La chaîne suédoise de magasins H&M fait l’objet d’une campagne hostile en Chine, en raison de sa prise de position contre le coton de la région du Xinjiang. La Chine répond coup pour coup aux critiques.

Magasin H&M à Pékin, cible d’une campagne de boycottage inspirée par le Parti communiste chinois.
Magasin H&M à Pékin, cible d’une campagne de boycottage inspirée par le Parti communiste chinois. © AFP / Koki Kataoka / Yomiuri / The Yomiuri Shimbun via AFP

Pendant longtemps, le marché chinois a fait saliver les grandes marques occidentales de biens de consommation : quel patron n’a pas rêvé de vendre un vêtement, une paire de chaussures de sport ou une voiture à chacun des 1,4 milliard de Chinois ?

Ca c’était avant. Avant la crispation sino-américaine qui déborde du cadre stratégique et affecte toutes les dimensions des relations Chine-Occident, y compris la consommation. La grande chaîne suédoise de magasins H&M en est la victime, signe avant-coureur d’un dilemme qui va s’imposer aux marques grand public : devoir choisir entre le marché chinois et ses exigences politiques, et les valeurs éthiques qu’elles affichent en Occident.

H&M a été ciblé par une campagne orchestrée par le mouvement de jeunesse du Parti communiste chinois pour un communiqué déjà ancien de la marque, précisant qu’elle veillait à ne pas utiliser de coton produit au Xinjiang, la région de la minorité ouigour, victime de persécutions. En quelques heures, les produits de la marque suédoise ont été retirés des puissantes plateformes chinoises de commerce en ligne, et son logo effacé des façades des centres commerciaux ; un acteur sous contrat avec H&M y a renoncé publiquement.

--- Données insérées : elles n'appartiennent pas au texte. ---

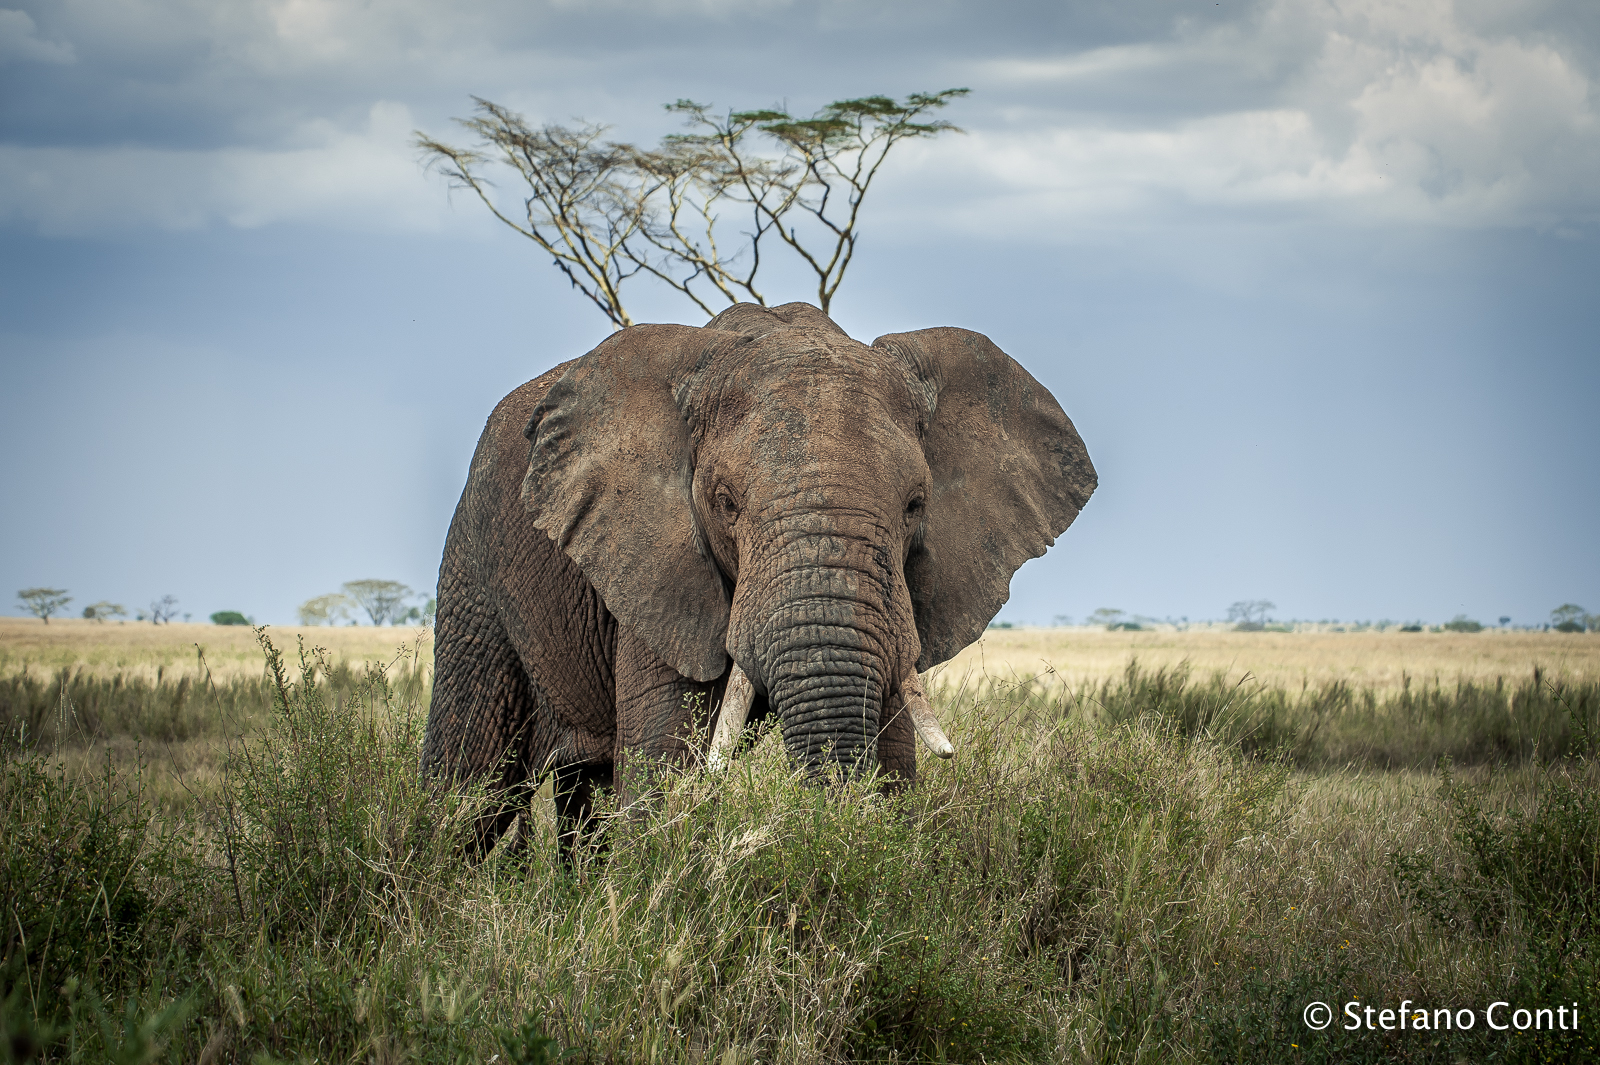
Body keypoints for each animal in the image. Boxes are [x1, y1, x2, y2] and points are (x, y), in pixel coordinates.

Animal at [420, 301, 1096, 854]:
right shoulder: (653, 569)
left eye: (914, 506)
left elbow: (896, 758)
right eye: (725, 502)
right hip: (473, 557)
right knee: (469, 789)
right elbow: (666, 764)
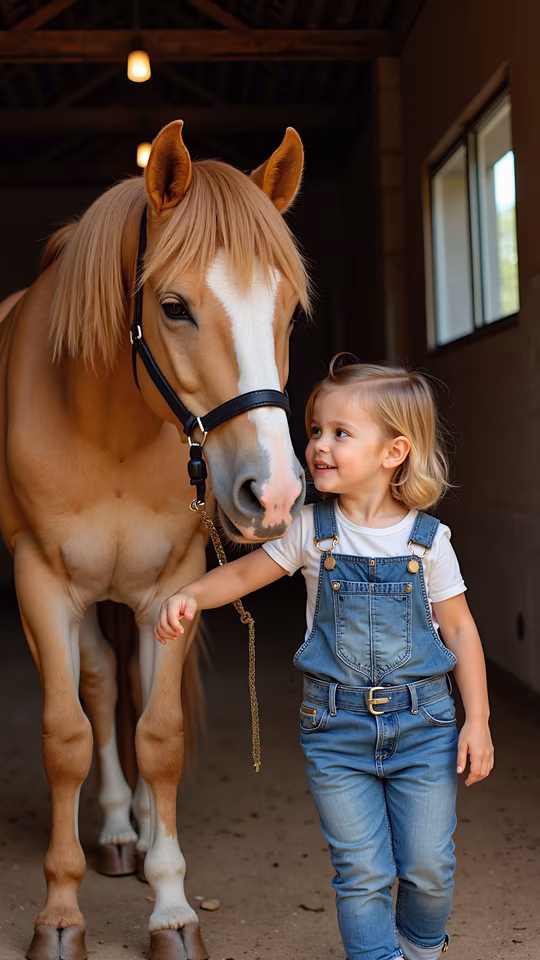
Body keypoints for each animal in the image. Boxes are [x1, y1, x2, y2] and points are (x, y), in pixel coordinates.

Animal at [0, 120, 309, 960]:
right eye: (174, 307)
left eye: (288, 313)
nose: (274, 493)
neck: (110, 427)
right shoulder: (41, 582)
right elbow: (68, 735)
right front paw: (61, 914)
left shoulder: (173, 582)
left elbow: (161, 734)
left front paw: (171, 907)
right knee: (103, 688)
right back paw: (113, 831)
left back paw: (137, 830)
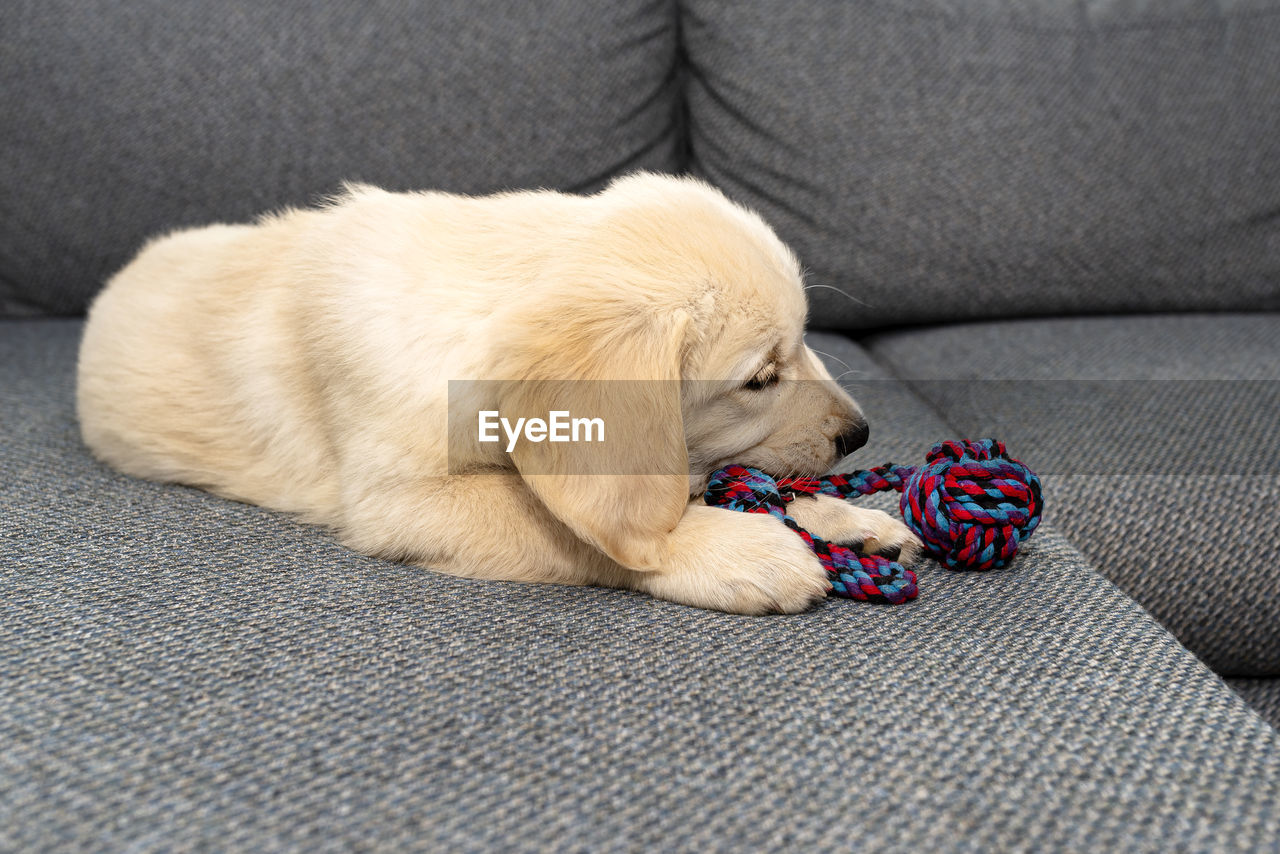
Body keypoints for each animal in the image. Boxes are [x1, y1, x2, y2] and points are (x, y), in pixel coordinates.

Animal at [74, 174, 921, 614]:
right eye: (759, 379)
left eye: (804, 342)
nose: (860, 434)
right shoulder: (404, 500)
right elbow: (581, 530)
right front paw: (737, 548)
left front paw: (847, 518)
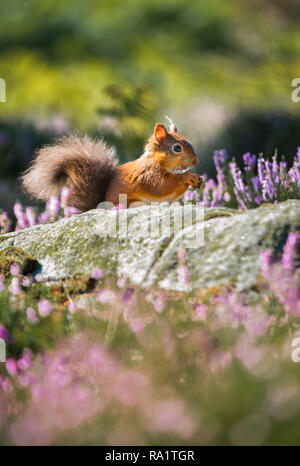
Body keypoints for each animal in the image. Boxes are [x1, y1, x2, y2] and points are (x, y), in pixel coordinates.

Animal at [22, 124, 203, 211]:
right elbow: (160, 187)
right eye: (177, 148)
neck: (156, 161)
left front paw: (198, 179)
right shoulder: (147, 174)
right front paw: (186, 176)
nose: (195, 161)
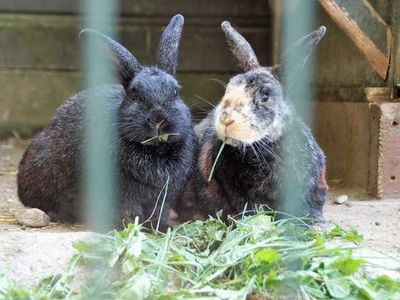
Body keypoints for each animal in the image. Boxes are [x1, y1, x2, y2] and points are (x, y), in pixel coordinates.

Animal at [18, 14, 196, 230]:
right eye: (134, 93)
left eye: (176, 91)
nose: (158, 119)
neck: (155, 150)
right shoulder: (123, 197)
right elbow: (128, 212)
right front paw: (130, 227)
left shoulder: (165, 197)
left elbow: (159, 214)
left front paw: (162, 228)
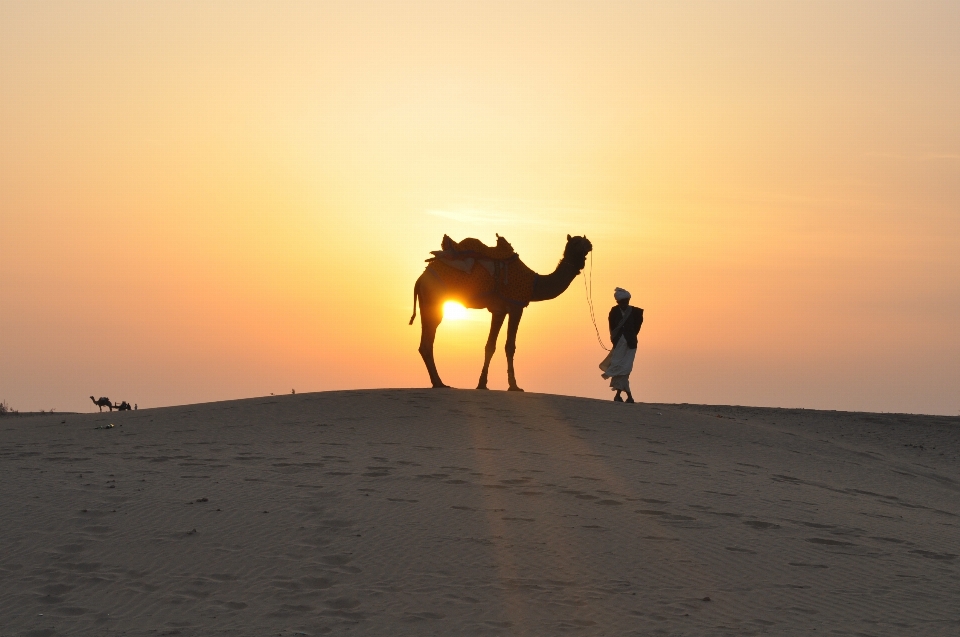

Un proverbe chinois résume ce qui vient de se passer : "Tuer le poulet pour effrayer les singes", c’est-à-dire faire un exemple radical, pour que les autres se tiennent à carreau. H&M a donc payé pour que ses concurrents se taisent et ignorent la question Ouïghour.

Ce n’est pas la première fois que la Chine utilise l’arme de ses consommateurs en flattant leur nationalisme : les constructeurs automobiles japonais en ont régulièrement souffert par le passé. Même chose avec des publicités jugées offensantes, plus d’une marque occidentale s’y est laissée piéger.

Mais aujourd’hui, on franchit un cap. Pékin envoie un message sans ambiguïté : si vous voulez gagner de l’argent en Chine, aucune réserve ne sera tolérée

Ca ne s’applique d’ailleurs pas qu’aux marques : la cinéaste américaine d’origine chinoise Chloé Zhao, encensée à Pékin lorsque son film "Nomadland" a reçu le Lion d’or à Venise l’an dernier, a soudain vu son film interdit de sortie en Chine lorsqu’une de ses anciennes interviews a été exhumée : elle y disait qu’elle avait quitté la Chine parce qu’elle "étouffait". Même logique, pas un yuan pour ceux qui critiquent la Chine.

Les boycotts sont évidemment à double tranchant. Les Chinois font d’ailleurs valoir que les Américains ne se sont pas privés d’interdire la marque de téléphonie Huawei de leur marché. Et certaines voix en Europe appellent au boycott des produits contenant du coton du Xinjiang.

Mais à ce jeu, les consommateurs chinois sont plus motivés, surtout quand le Parti instrumentalise les campagnes d’opinion. En Europe, les appels à consommer éthique se heurtent à l’attrait du prix des produits "made in China" ou carrément à l’absence d’alternative.

Ce que révèle l’épisode H&M c’est que la Chine répondra désormais coup pour coup à ses détracteurs, surtout dans les secteurs où le marché chinois pèse de manière significative, comme par exemple pour les voitures allemandes ou le luxe français. La guerre froide est désormais aussi celle des consommateurs.